Jack Ablin, Chief Investment Officer, Harris Private Bank
- Deflation forces
could give way to monetary and fiscal stimulus sooner than expected.
- High quality bonds offer a relatively attractive yield as a conservative
play, but investors should stay in shorter maturities.
- Stocks are cheap on a multi-year basis, but investors need to focus
on price-to-sales, not price-to-earnings.
- The reflation trade should benefit stocks, Real Estate Investment
Trusts and commodities, and high yield bonds.
- High yield fixed income is the only asset class that pays you handsomely
while you wait.
- Attractive Sectors: Health Care, Staples, Utilities, Energy, Telecom.
- Unattractive Sectors: Materials, Industrials.
Andrew Busch,
BMO Capital Markets, Global FX Market Strategist
- The US
Federal Reserve will move away from cutting interest rates to a serious
quantitative easing program by continuing to expand
their balance sheet. The Fed’s
first big steps down this path
has been the announced
program to purchase up to $500
billion in
mortgage-backed securities.
- Congress will extend loans to the private sector by forcing banks
receiving new TARP funds to lend.
-
Unfortunately, the White House providing $17.4 billion in bailout
funds to the auto industry won’t
resolve their problems and the markets
are very like
to force the issue by pushing their
stocks to new lows. This will necessitate
another
round of loans amidst
restructuring that will see layoffs
rise.
- The incoming
Obama administration will propose and Congress will pass a massive
stimulus program. The
total program will certainly be over $500 billion and may eventually
reach $800 billion - $1
trillion.
- The housing sector will stabilize and this will stabilize the credit
markets. Already, housing starts and
building permits have fallen to levels that should sharply reduce the inventory
of unsold
homes
which drives the number of foreclosures.
We should see dramatic improvement in housing inventories by mid-2009.
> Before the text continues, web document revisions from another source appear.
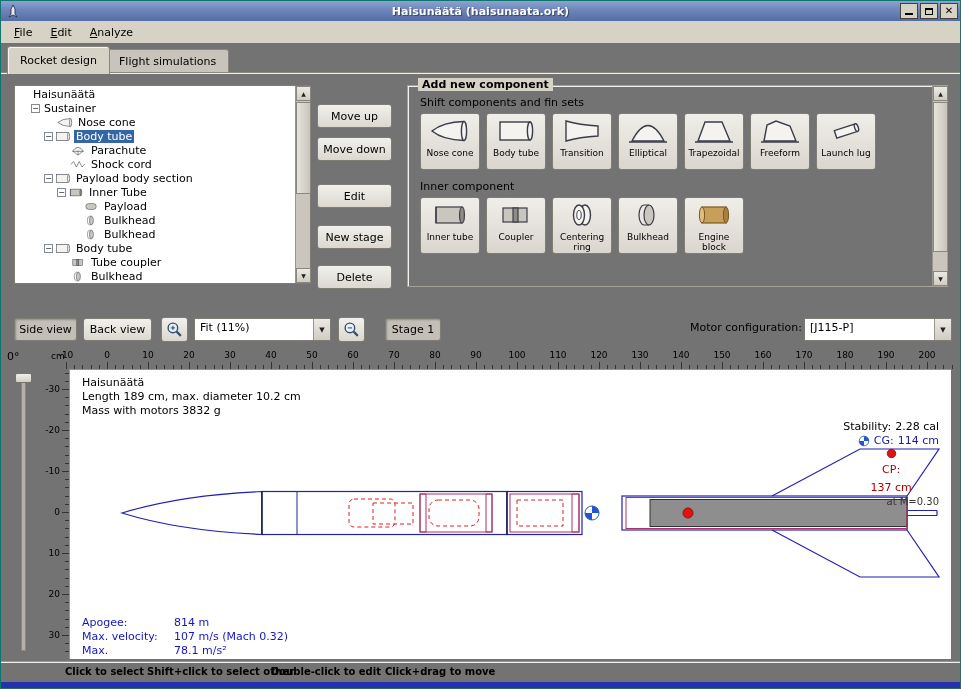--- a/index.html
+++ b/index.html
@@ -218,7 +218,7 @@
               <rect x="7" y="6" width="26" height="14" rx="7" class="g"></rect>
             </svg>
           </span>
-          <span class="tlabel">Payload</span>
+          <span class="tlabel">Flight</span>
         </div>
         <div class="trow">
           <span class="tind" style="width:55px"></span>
- The US government will attempt to use every means and method imaginable
to arrest the slide in the economy
and in the housing market. This includes legal and non-legal attempts to create
agencies
and programs
to re-start growth.
Bart Melek, BMO Capital Markets, Global Commodity Strategist
- Sharp global
slowdown and the quest for cash derail commodities. The onset of
a recession in the world's highly industrialized nations and
a material slowdown in the developing world is projected to erode
demand for commodities ranging from copper to metallurgical coal
to oil, keeping
prices depressed for over a year.
- Gold should remain relatively healthy, but a full sustainable rally is
unlikely in the near term due to considerable global disinflationary
pressures and possible additional aggressive interest rate cuts by central
banks around the world that may fortify the US dollar.
- Beyond 2009, very low interest rates and aggressive government spending
(coming from China and the G7) are projected to place demand growth on
a firmer footing. Furthermore, difficult credit conditions and the unsustainably
low price environment for commodities such as copper and oil is expected
to reduce current supply and impede the start up of new projects, eventually
causing tight markets and higher prices.
- In the long term, BMO projects that gold, base metals and energy are
likely to get significant support from a weakening US trade-weighted
dollar and higher trend inflation. Massive US budget deficits and concerns
that monetary authorities will not soak up liquidity very quickly in
the coming years are likely to move the greenback lower and drive inflation
risks.
Douglas Porter, Deputy Chief Economist, BMO Nesbitt Burns
- The global
recession will extend through the first half of 2009 as the credit
crisis runs its course, before growth recovers modestly in the
second half of the year.
- The US
faces its worst recession in the post-war era as consumers strive
to rebuild savings amid unprecedented wealth destruction.
An expected modest recovery starting late in the year depends on an expected
sizeable fiscal stimulus plan.
- Canada will suffer its first recession in 17 years as a result of falling
exports to the US and declining investment in the resource
sector amid plunging commodity prices. A modest recovery should begin in the
second
half of the year, supported by a likely stimulative federal
budget and previous deep interest rate cuts.
- The Fed is expected to keep overnight rates near zero in 2009. Meantime,
the Bank of Canada is expected to reduce overnight rates
to new half-century lows.
- The Canadian dollar could weaken a bit further to below 80 cents in the
first half of 2009 as commodity prices remain under pressure,
but is expected to rebound above 85 cents later in the year.
- The global economy may grow by just 1 per cent in 2009, marking the slowest
year for global growth since the early 1980s.
- We look for oil to average US$45/barrel in 2009.
A complete copy of the BMO Economics 2009
Outlook: A World of Challenges is available at: www.bmonesbittburns.com/Economics/
Paul Taylor, Chief Investment Officer, BMO Harris Private Banking
- The sub-prime credit
crisis of the fall of 2008 will continue to exert pressure on corporate
balance sheets, both within and outside of the
financial services industry.
- Policymakers world-wide will remain vigilant in taking steps to reflate
the global economy to stimulate consumers and investors to spend and
invest rather than to hoard assets.
- Stocks will rally meaningfully in advance of a turn in the economic outlook.
Although the visibility on the duration of this down cycle is not high,
an economic recovery is expected to be apparent by the latter part of
2009
-
The S&P/TSX earnings will fall year-over-year as the commodity sectors
register double digit earnings growth declines. The Canadian dollar will
struggle to firm against the US dollar and against other major currencies
as long as commodity prices remain weak.
- The first half of 2009 is expected to be very challenging for the capital
markets. As a result we plan to only be a very selective buyer of Canadian
equities early in the year. However, as economic growth re-ignites, there
will be an opportunity for a rotation into more cyclical stocks and sectors.